The Analysis of Covariance (called ANCOVA) will “partial” out the correlated effects of brand attitudes to tell us if the website experiences continue to differ. Both SPSS and R have ANCOVA procedures and they both allow you to save the corrected scores, which you can then use as a new variable and to visualize. Figure 3 below shows the new “corrected” means from the ANCOVA along with the original SUPR-Q mean scores by website.
Figure 3: Raw and corrected SUPR-Q scores for brand favorability for four websites.

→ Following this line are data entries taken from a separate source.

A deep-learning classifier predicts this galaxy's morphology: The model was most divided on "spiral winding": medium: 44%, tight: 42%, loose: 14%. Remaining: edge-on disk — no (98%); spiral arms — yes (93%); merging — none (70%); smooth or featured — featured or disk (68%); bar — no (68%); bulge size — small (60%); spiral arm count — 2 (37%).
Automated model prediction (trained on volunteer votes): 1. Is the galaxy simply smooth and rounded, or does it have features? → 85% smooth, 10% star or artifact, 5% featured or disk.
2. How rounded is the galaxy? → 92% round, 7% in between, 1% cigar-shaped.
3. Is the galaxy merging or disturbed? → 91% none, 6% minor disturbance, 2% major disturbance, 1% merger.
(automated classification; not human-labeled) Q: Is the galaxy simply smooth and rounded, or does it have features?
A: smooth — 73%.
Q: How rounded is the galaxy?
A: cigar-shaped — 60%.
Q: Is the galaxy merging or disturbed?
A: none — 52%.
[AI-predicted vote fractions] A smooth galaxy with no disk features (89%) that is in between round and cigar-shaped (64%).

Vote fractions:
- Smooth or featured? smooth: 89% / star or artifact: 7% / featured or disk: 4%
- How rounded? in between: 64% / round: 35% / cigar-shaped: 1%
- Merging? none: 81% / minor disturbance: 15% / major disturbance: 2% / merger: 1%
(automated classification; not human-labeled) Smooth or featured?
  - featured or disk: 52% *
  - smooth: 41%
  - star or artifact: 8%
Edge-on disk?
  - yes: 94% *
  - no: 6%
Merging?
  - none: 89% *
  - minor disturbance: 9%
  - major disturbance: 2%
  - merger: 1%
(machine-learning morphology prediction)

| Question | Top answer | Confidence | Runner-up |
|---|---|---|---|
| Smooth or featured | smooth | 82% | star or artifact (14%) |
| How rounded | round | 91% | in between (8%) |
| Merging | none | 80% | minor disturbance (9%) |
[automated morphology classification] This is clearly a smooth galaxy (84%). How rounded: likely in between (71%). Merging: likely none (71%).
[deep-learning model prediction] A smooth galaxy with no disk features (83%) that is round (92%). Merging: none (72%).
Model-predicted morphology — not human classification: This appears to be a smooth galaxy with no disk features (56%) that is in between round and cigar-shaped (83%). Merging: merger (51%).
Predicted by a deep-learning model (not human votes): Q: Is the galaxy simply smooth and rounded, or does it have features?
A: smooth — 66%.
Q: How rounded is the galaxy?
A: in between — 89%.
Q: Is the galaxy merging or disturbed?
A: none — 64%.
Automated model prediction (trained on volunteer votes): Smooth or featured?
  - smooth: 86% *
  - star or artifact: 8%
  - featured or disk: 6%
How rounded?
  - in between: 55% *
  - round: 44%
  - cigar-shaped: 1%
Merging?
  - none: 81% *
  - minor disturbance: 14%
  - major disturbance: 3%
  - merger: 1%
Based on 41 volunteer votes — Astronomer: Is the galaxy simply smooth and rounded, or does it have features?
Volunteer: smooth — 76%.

After taking into account brand favorability, the differences between websites are no longer statistically significant F(3,593) = 1.790; p = .148. You can also see that website A’s error bars are now overlapping with the other websites, also showing the loss of statistical significance. In other words, after accounting for brand favorability, attitudes toward the quality of the website user experience are no longer substantially different. Accounting for brand favorability in this study makes a difference in our conclusions—the sites aren’t substantially different (not statistically) given the tasks and types of users.
Compare Brand Subgroups
If you aren’t able to run an ANCOVA on your data, you can also take a simpler approach by segmenting your data into High versus Low Brand Favorability groups and then running the comparisons again. For example, I created a new segment of high brand favorability (responses of 7 on the brand favorability scale) and a lower brand favorability segment (1 to 6 on the same scale) and then graphed the SUPR-Q scores.
You can see in Figure 4 below that while there’s a noticeable difference in scores between the high and low brand groups, there’s much less differentiation within each group. The confidence intervals overlap and the results of the ANOVAs are not significant for the low brand group F(3,160) =1.89; p = .13 or the high groups F(3,195) =1.57; p = .20.
Figure 4: SUPR-Q scores across four websites for low brand favorability (green bars) and high brand favorability (peach bars).
As we’ve seen with this example, brand attitudes matter and they can explain much of the differences in UX metrics. But they don’t always render the differences as not significant.
In another study with five websites and 492 participants the differences between sites remained even after factoring in brand favorability. Brand favorability again was correlated with SUPR-Q scores (r = .46). The ANCOVA results still showed statistically significant differences between websites after removing existing brand attitudes F(4,467) =3.10; p = .02.
Figure 5 shows how the differences remain after factoring out brand favorability. Website Q had higher SUPR-Q scores than the other websites with the raw scores (orange bars) and, while this difference was reduced, still remained with the corrected scores from the ANCOVA (blue bars).
Figure 5: Raw and corrected SUPR-Q scores for brand favorability on five websites.
A few things to keep in mind when measuring the user experience and accounting for brand favorability:
- Be sure to track brand favorability. Even a simple single item asking how favorable your participants feel towards a brand is usually sufficient. Collect this prior to any UX metrics or tasks.
- Brand favorability has a strong and statistically significant impact on UX metrics. The correlation is often above r = .4, meaning brand accounts for at least 16% of the variation in UX metrics (which often exceeds the differences between interfaces being compared).
- To control for the effects of brand favorability you can use an ANCOVA (preferred) or create a segment of low and high brand favorability participants to see whether the patterns in metrics hold.